In this edition of our blog, I thought I’d take you back to the fundamentals of Node.js. If you are new to Node.js development or are looking at this “jargon” from the customer’s perspective, it will give you a better idea of what it is and what it can do.
But, it’s important to note that, it is one of the biggest advantages of adding Node to your stack.
Another notable fact is that Ryan Dahl, Node.js’ creator, wanted to make real-time websites that support push technology like the Google applications. With his creation, he provided developers with a tool that allowed them to work in the event-driven, non-blocking I/O paradigm.
In a nutshell, Node.js works best in real-time web applications that use push technology instead of web sockets. What’s the big deal? For over 20 years, developers worked with a stateless request-response paradigm but now there are web-applications that allow both the server and the client to communicate and exchange data easily.

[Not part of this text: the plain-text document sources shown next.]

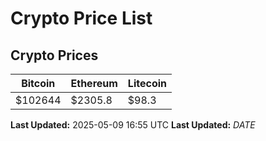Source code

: # Crypto Price List

## Crypto Prices
| Bitcoin | Ethereum | Litecoin |
| ------- | -------- | -------- |
| $102644 | $2305.8 | $98.3 |
**Last Updated:** 2025-05-09 16:55 UTC
**Last Updated:** $DATE$

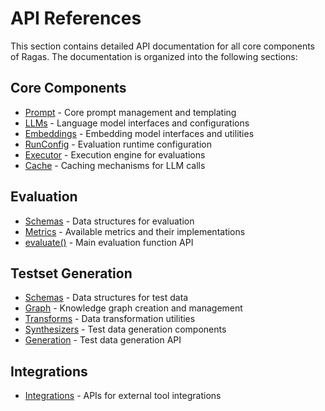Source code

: # API References

This section contains detailed API documentation for all core components of Ragas. The documentation is organized into the following sections:

## Core Components

- [Prompt](prompt.md) - Core prompt management and templating
- [LLMs](llms.md) - Language model interfaces and configurations
- [Embeddings](embeddings.md) - Embedding model interfaces and utilities
- [RunConfig](run_config.md) - Evaluation runtime configuration
- [Executor](executor.md) - Execution engine for evaluations
- [Cache](cache.md) - Caching mechanisms for LLM calls

## Evaluation

- [Schemas](evaluation_schema.md) - Data structures for evaluation
- [Metrics](metrics.md) - Available metrics and their implementations
- [evaluate()](evaluate.md) - Main evaluation function API

## Testset Generation

- [Schemas](testset_schema.md) - Data structures for test data
- [Graph](graph.md) - Knowledge graph creation and management
- [Transforms](transforms.md) - Data transformation utilities
- [Synthesizers](synthesizers.md) - Test data generation components
- [Generation](generate.md) - Test data generation API

## Integrations

- [Integrations](integrations.md) - APIs for external tool integrations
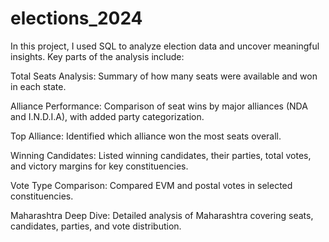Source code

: # elections_2024
In this project, I used SQL to analyze election data and uncover meaningful insights. Key parts of the analysis include:

Total Seats Analysis: Summary of how many seats were available and won in each state.

Alliance Performance: Comparison of seat wins by major alliances (NDA and I.N.D.I.A), with added party categorization.

Top Alliance: Identified which alliance won the most seats overall.

Winning Candidates: Listed winning candidates, their parties, total votes, and victory margins for key constituencies.

Vote Type Comparison: Compared EVM and postal votes in selected constituencies.

Maharashtra Deep Dive: Detailed analysis of Maharashtra covering seats, candidates, parties, and vote distribution.
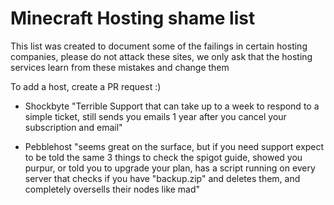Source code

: # Minecraft Hosting shame list
This list was created to document some of the failings in certain hosting companies,
please do not attack these sites, we only ask that the hosting services learn from these mistakes and change them

To add a host, create a PR request :)


* Shockbyte "Terrible Support that can take up to a week to respond to a simple ticket, still sends you emails 1 year after you cancel your subscription and email"

* Pebblehost "seems great on the surface, but if you need support expect to be told the same 3 things to check the spigot guide, showed you purpur, or told you to upgrade your plan, has a script running on every server that checks if you have "backup.zip" and deletes them, and completely oversells their nodes like mad"
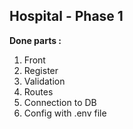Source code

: 
## Hospital - Phase 1

**Done parts :** 

 1. Front
 2. Register
 3. Validation
 4. Routes
 5. Connection to DB
 6. Config with .env file
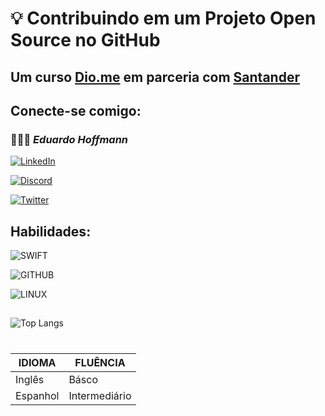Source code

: # 💡 Contribuindo em um Projeto Open Source no GitHub

## Um curso [Dio.me](https://www.dio.me/) em parceria com [Santander](www.santander.com.br)

## Conecte-se comigo:

### 🧔🏼‍♂️ _**Eduardo Hoffmann**_

[![LinkedIn](https://img.shields.io/badge/LinkedIn-FFF?style=for-the-badge&logo=linkedin&logoColor=0E76A8)](https://www.linkedin.com/in/eduardo.hoffmann/)

[![Discord](https://img.shields.io/badge/Discord-FFF?style=for-the-badge&logo=discord)](https://www.discord.com/in/hoffmann33/)

[![Twitter](https://img.shields.io/badge/Twitter-FFF?style=for-the-badge&logo=twitter)](https://twitter.com/DuHoffmann)

## Habilidades:
![SWIFT](https://img.shields.io/badge/SWIFT-000?style=for-the-badge&logo=swift)

![GITHUB](https://img.shields.io/badge/GITHUB-000?style=for-the-badge&logo=github)

![LINUX](https://img.shields.io/badge/linux-000?style=for-the-badge&logo=linux)

##

![Top
Langs](https://github-readme-stats-git-masterrstaa-rickstaa.vercel.app/api/top-langs/?username=efhoffmann&layout=compact&bg_color=000&border_color=30A3DC&title_color=E94D5F&text_color=FFF)


#


| IDIOMA        | FLUÊNCIA      |
| ------------- | ------------- |
| Inglês        |      Básco    |
| Espanhol      | Intermediário |






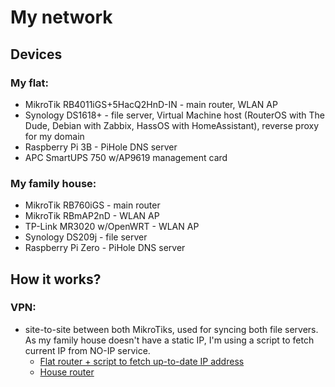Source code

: # My network

## Devices
### My flat:
- MikroTik RB4011iGS+5HacQ2HnD-IN - main router, WLAN AP
- Synology DS1618+ - file server, Virtual Machine host (RouterOS with The Dude, Debian with Zabbix, HassOS with HomeAssistant), reverse proxy for my domain
- Raspberry Pi 3B - PiHole DNS server
- APC SmartUPS 750 w/AP9619 management card
### My family house:
- MikroTik RB760iGS - main router
- MikroTik RBmAP2nD - WLAN AP
- TP-Link MR3020 w/OpenWRT - WLAN AP
- Synology DS209j - file server
- Raspberry Pi Zero - PiHole DNS server

## How it works?
### VPN:
* site-to-site between both MikroTiks, used for syncing both file servers. As my family house doesn't have a static IP, I'm using a script to fetch current IP from NO-IP service.
  * [Flat router + script to fetch up-to-date IP address](https://github.com/sliwma/mysmarthome/blob/main/Network/MikroTik%20configs/VPN-site-to-site-Router1)
  * [House router](https://github.com/sliwma/mysmarthome/blob/main/Network/MikroTik%20configs/VPN-site-to-site-Router2)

This is remarkable when compared to the average web response paradigm, where the client must start communication.
How it Works
Node.js’ many advantages make it an essential component of the technology stacks of a large number of high-profile companies, who are dependent on the large variety of benefits that it provides. It operates under one main principle: use event-driven, non-blocking I/O to stay efficient and lightweight, even when dealing with data intensive applications that run across the required devices.
What does this mean? Node.js is a platform that was designed to fit a certain need, it’s not expected to be the be-all and end- all of the web development world.
In other words, Node isn’t recommended for use in CPU-intensive operations, doing so will nullify virtually all of its benefits. Because of its ability to handle a multitude of connections simultaneously and with high throughput (which means high scalability), Node shines when used to built fast, scalable network apps.
Unlike conventional web-serving methods where every connection generates a new thread (which takes up RAM until it is eventually maxed out), Node works on one thread and uses non-blocking I/O calls to support thousands of simultaneous connections in the event loop.
For example, if each thread has an extra 2 MB of memory and they are running on a system with 10 GB of RAM, then there should be a maximum of 5000 simultaneous connections, in addition to the cost of the context switches between the threads. The preceding is reminiscent of a typical scenario that developers must contend with when using conventional web-serving methods.
Node, on the other hand, is able to sidestep this entirely and instead reach scalability levels of over 1 million simultaneous connections.
It is also important to note that there are some pitfalls to having all client requests on one thread:
• Node’s single thread can get choked up by heavy computation and cause issues for clients because incoming requests are blocked until the computation is finished
• If an exception bubbles to the central Node.js event loop, it will cause the instance to stop and crash the program.
In order to prevent exceptions from bubbling to the core, developers must send the errors back tot the caller as callback parameters, versus throwing them like you would in other environments. Plus, there are a variety of tools and paradigms that can be used keep to track of the Node process and perform the recovery of a crashed instance if an unhandled exception happens to bubble. But, it’s important to note, you won’t be able to retrieve the users’ session
The most common of these tools is the Forever module, but if you would prefer going a different route (with using external system tools) consider upstart and monit instead.